Set for release this fall, the Wii version of EA's universe-creating "Spore" is designed for adventure and a heavy use of motion control.
Few games have transitioned from the PC to the Wii. There is no "World of Warcraft" Wii, no "Company of Heroes" Wii, not even -- yet -- a "Peggle" Wii. But EA has been trying, first with "MySims" for Nintendo's home system and, coming this fall, "Spore Hero."
New parts, new controls.
EA has shed almost no light on "Spore Hero" since announcing it in January as part of the 2009 line-up of "Spore" spin-offs. MTV Multiplayer can change that today.
Last month in Las Vegas, I met with the general manager for EA's "Spore" and "Sims" studio, Lucy Bradshaw, who talked to me, among other things, about how "Spore" for the Wii is taking shape.
Bradshaw said that this "Spore" for the Wii was built from the ground up. She described a game comprised of a significantly beefed-up version of "Spore"'s creature stage, served with a heavy helping of motion control.
The game brings the PC game's full creature editor and procedural animation system, enabling gamers to assemble their beasts from a Potato-Head's worth of parts. The mouse-driven interface of the editing tools in the PC game turns into a pointer-driven interface for the Wii.
Players have direct control of the lifeform they are shaping. Adding parts to the creature adds new motion-controlled maneuvers customized to the player's creature. New parts, new controls. "That's really fun to take advantage of," Bradshaw said. "With the controls of the mouse, it's point and click and you do feel a distance. Now we're in there and it's just really fun as you gain new abilities." She suggested that dancing and singing were just some classic "Spore" behaviors that would be more fun driven by a Wii remote than by the click of a computer mouse.
"When you see the game, you'll go, 'Oh yeah, that's definitely a Nintendo Wii game.'"

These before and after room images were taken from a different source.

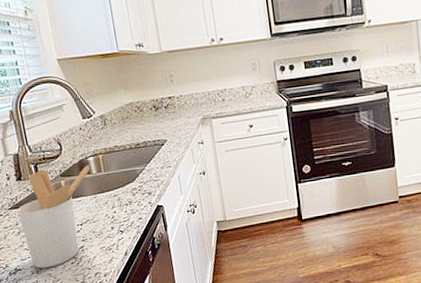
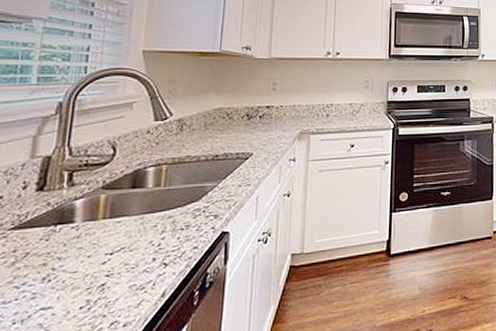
utensil holder: present [17,165,91,269] -> none [19,176,147,316]

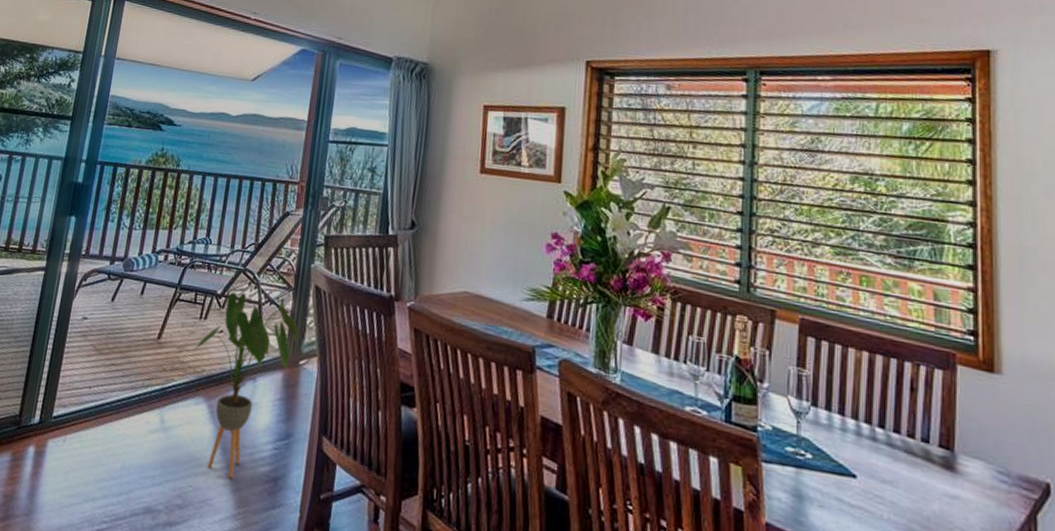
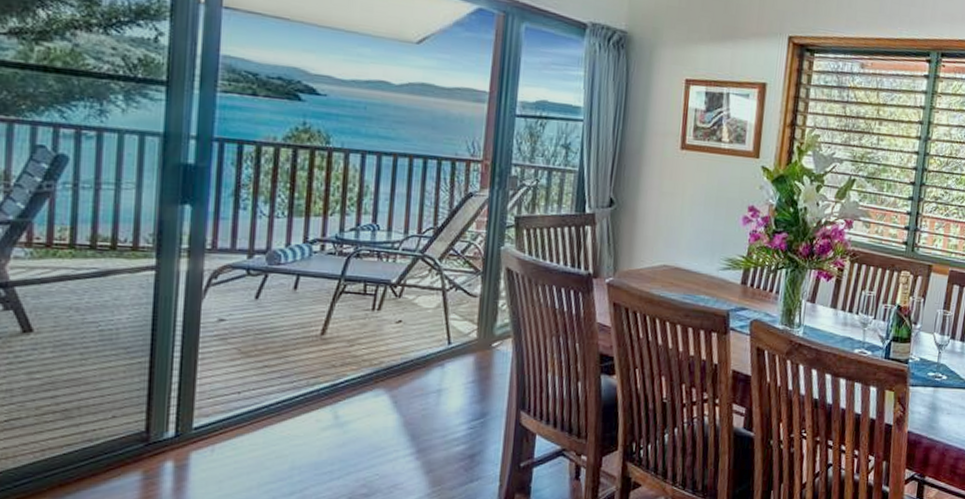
house plant: present [192,291,298,479] -> none [366,280,489,462]

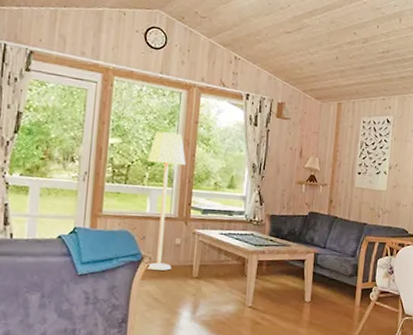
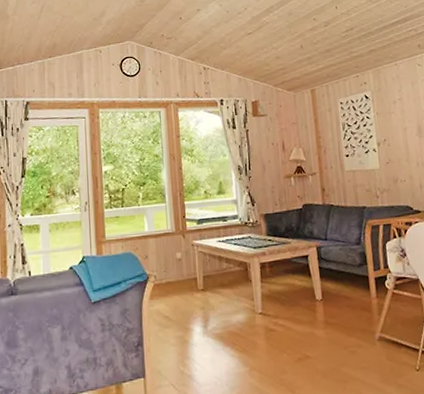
lamp: present [145,131,186,271] -> none [138,150,177,288]

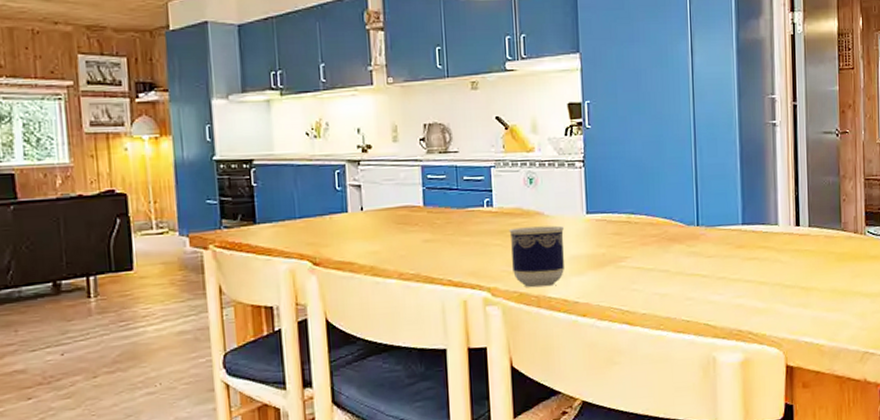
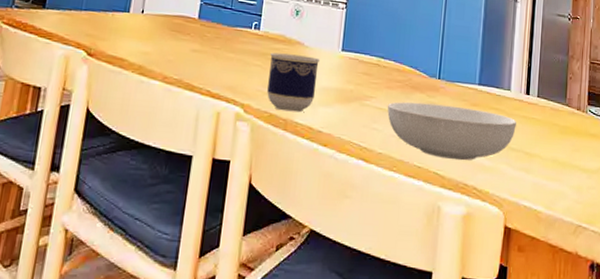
serving bowl: none [644,251,788,308] -> present [387,102,516,161]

The PC "Spore" started in the primordial ooze of its Cell stage, graduating to a primitive 3D action game in the Creature stage before evolving into strategic Tribe, City and Space stages. Bradshaw said that this game, which won't connect to the PC version, operates in just that creature slice but still presents an expansive evolution-based experience. "Your planet that you've lived on has had a catastrophic event and you're essentially plummeting to a new planet on the tail of a meteor," she explained. "You arrive there and you start encountering new creatures. This is a new planet that you've got to make as your own. So you start in a series of quests and adventures in a kind of open world that you can take at your own pace. You start encountering other creatures and can interact with them in either combat or social [ways], but you can also do things on their behalf."
Some quests help the player's creature evolve. Others, called Evolutionary Quests, require your creature to meet the needs of other species and guide those beast's evolution. So you'll be shaping not just your species but a menagerie of planetary lifeforms. Gaining an ability for your own creature, like jump, might allow access to otherwise unreachable areas. In that regard, exploration of the terrain is encouraged in ways that "Spore" PC did not. Said Bradshaw, "We've brought in action quests [consisting] of games that you play in the overall landscape of the creature that really do take advantage of those evolutionary steps that you've taken."
While no screenshots have been released of the game yet, Bradshaw described a cheerful experience that suits Nintendo's image. "This is very playful," she said, explaining why the game wasn't slated for, say, the PlayStation 3. "It takes advantage of the controls explicitly. And even stylistically, when you see the game, you'll go, 'Oh yeah, that's definitely a Nintendo Wii game.'" As for the controls, she said that the team is "taking a look" at the Motion Plus option for even better Wii motion-sensitivity than what is available directly out of the box.
This Wii debut for "Spore" is sounding to be more like an action-adventure driven by the changing shape of life than the cell-to-stars skip through evolution that the original "Spore" was.
"Spore Hero" is one of the many Wii titles from EA, which has pledged to back Nintendo's console in 2009 in ways that could rival even the house of Mario itself. It is slated for a fall release, alongside "Spore Hero Arena," a companion game for the Nintendo DS.